> **Exercise description**: Convert the lines below into a JSON list of strings, one string per line, omitting blank lines and the pictures.

▼

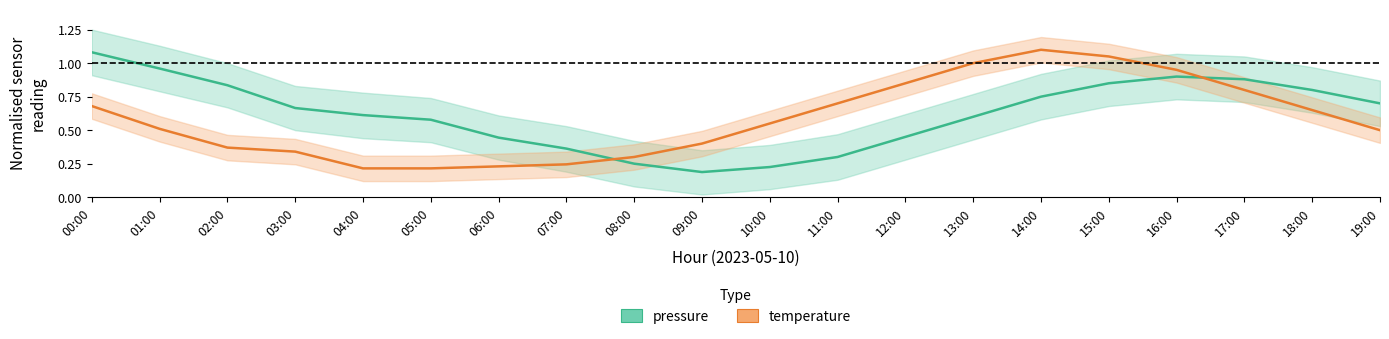

Reading left to right, transcribe all the data shown in this chart.

pressure: 1.1	1.0	0.8	0.7	0.6	0.6	0.4	0.4	0.2	0.2	0.2	0.3	0.5	0.6	0.8	0.9	0.9	0.9	0.8	0.7
temperature: 0.7	0.5	0.4	0.3	0.2	0.2	0.2	0.2	0.3	0.4	0.5	0.7	0.8	1.0	1.1	1.1	1.0	0.8	0.7	0.5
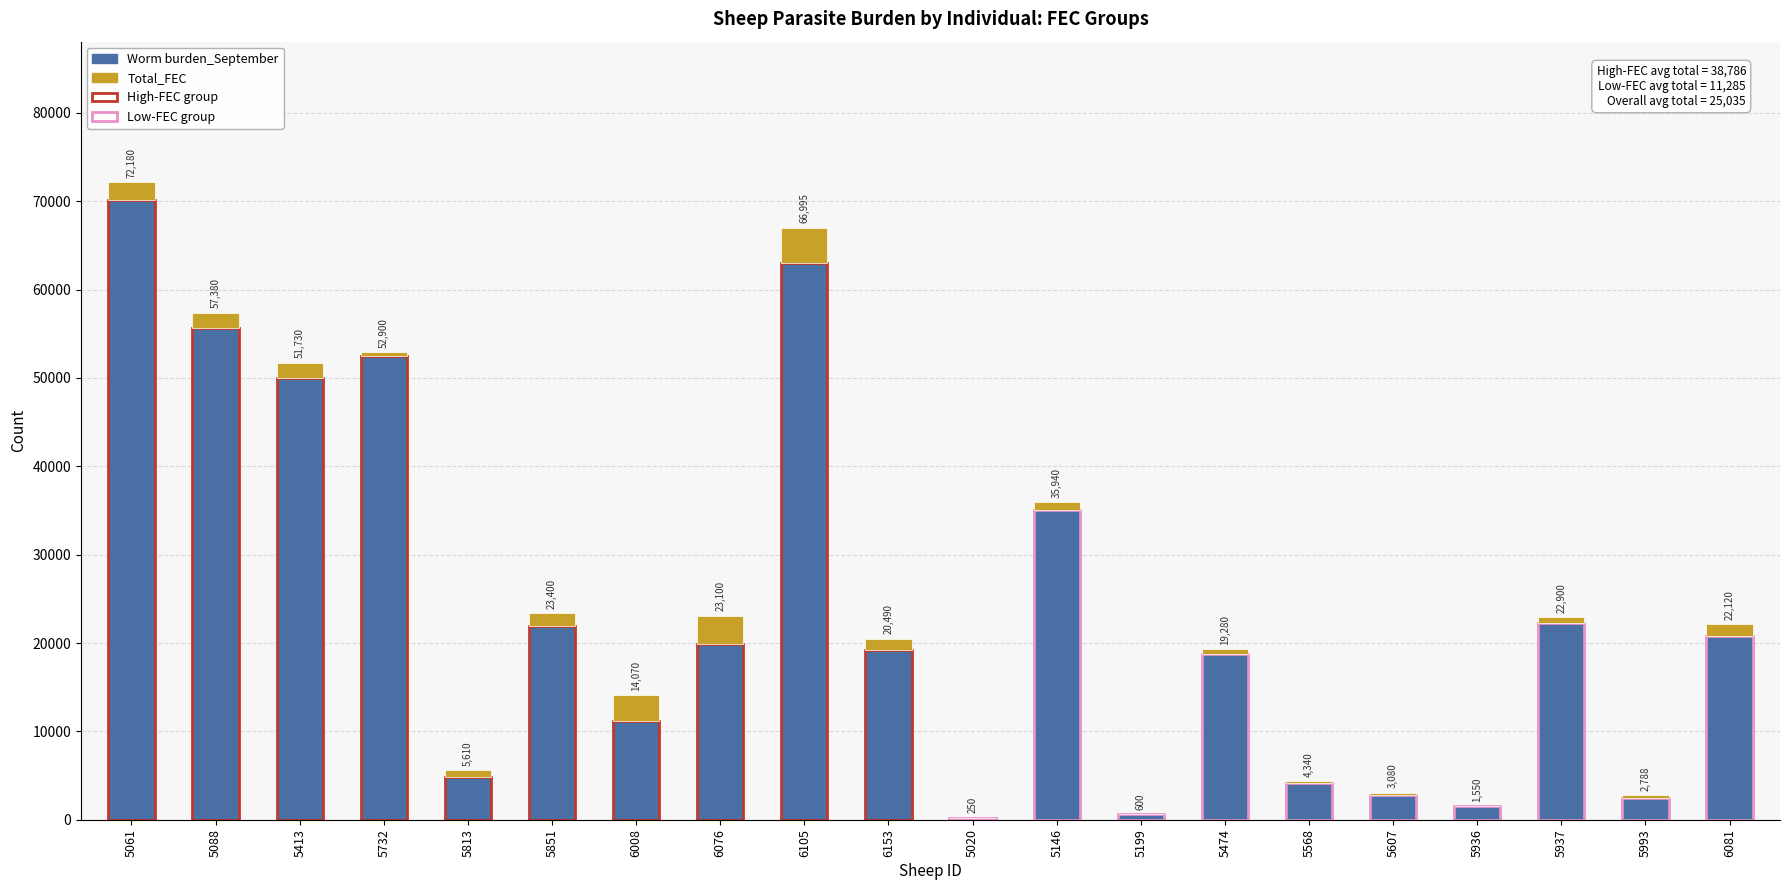

True or false: Total_FEC has a value of 698 at 5851.

False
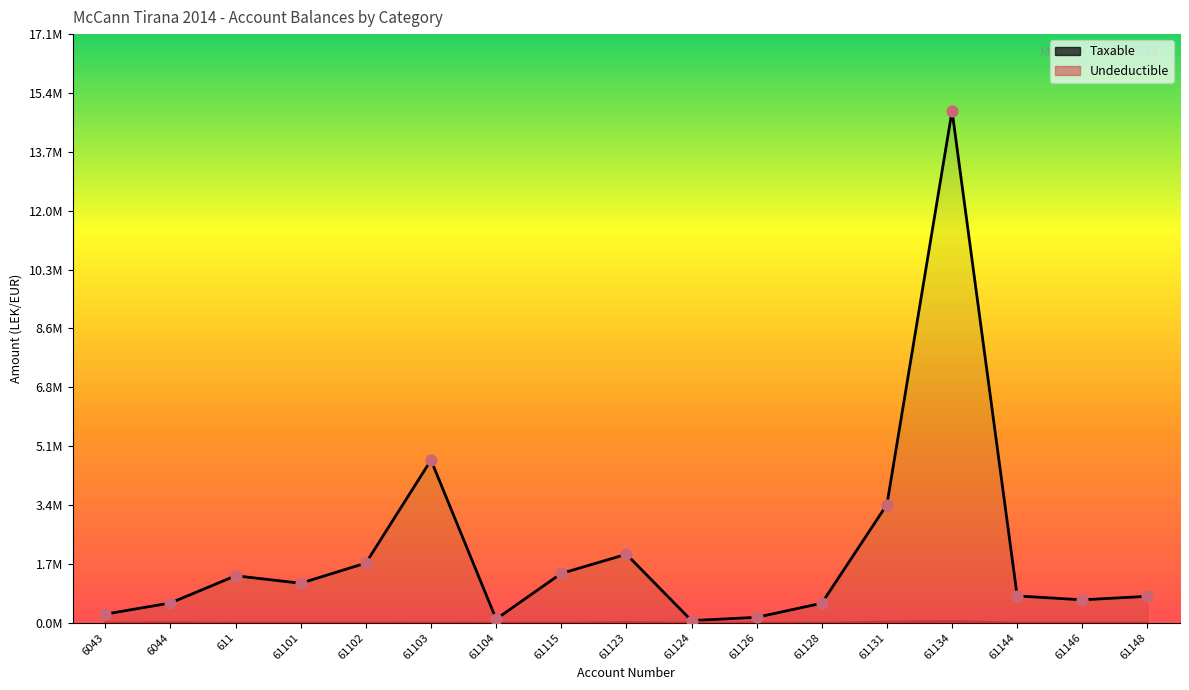

Which series has the largest total across all categories?

Taxable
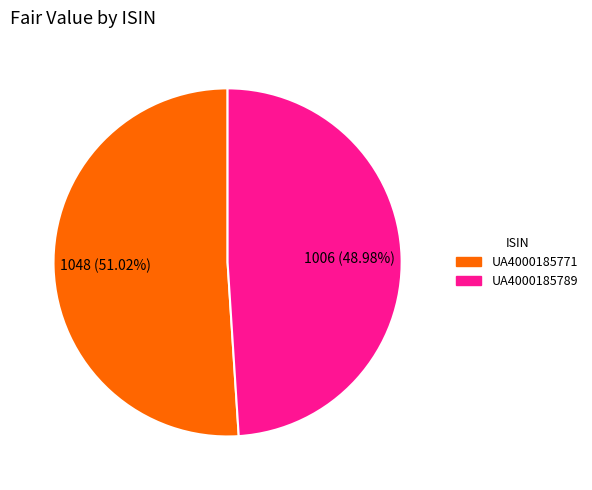

Is it true that UA4000185789 is 49% of the pie?

True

▲

> **Solution**:
[
  "Reading left to right, transcribe all the data shown in this chart.",
  "pressure: 1.1\t1.0\t0.8\t0.7\t0.6\t0.6\t0.4\t0.4\t0.2\t0.2\t0.2\t0.3\t0.5\t0.6\t0.8\t0.9\t0.9\t0.9\t0.8\t0.7",
  "temperature: 0.7\t0.5\t0.4\t0.3\t0.2\t0.2\t0.2\t0.2\t0.3\t0.4\t0.5\t0.7\t0.8\t1.0\t1.1\t1.1\t1.0\t0.8\t0.7\t0.5",
  "True or false: Total_FEC has a value of 698 at 5851.",
  "False",
  "Which series has the largest total across all categories?",
  "Taxable",
  "Is it true that UA4000185789 is 49% of the pie?",
  "True"
]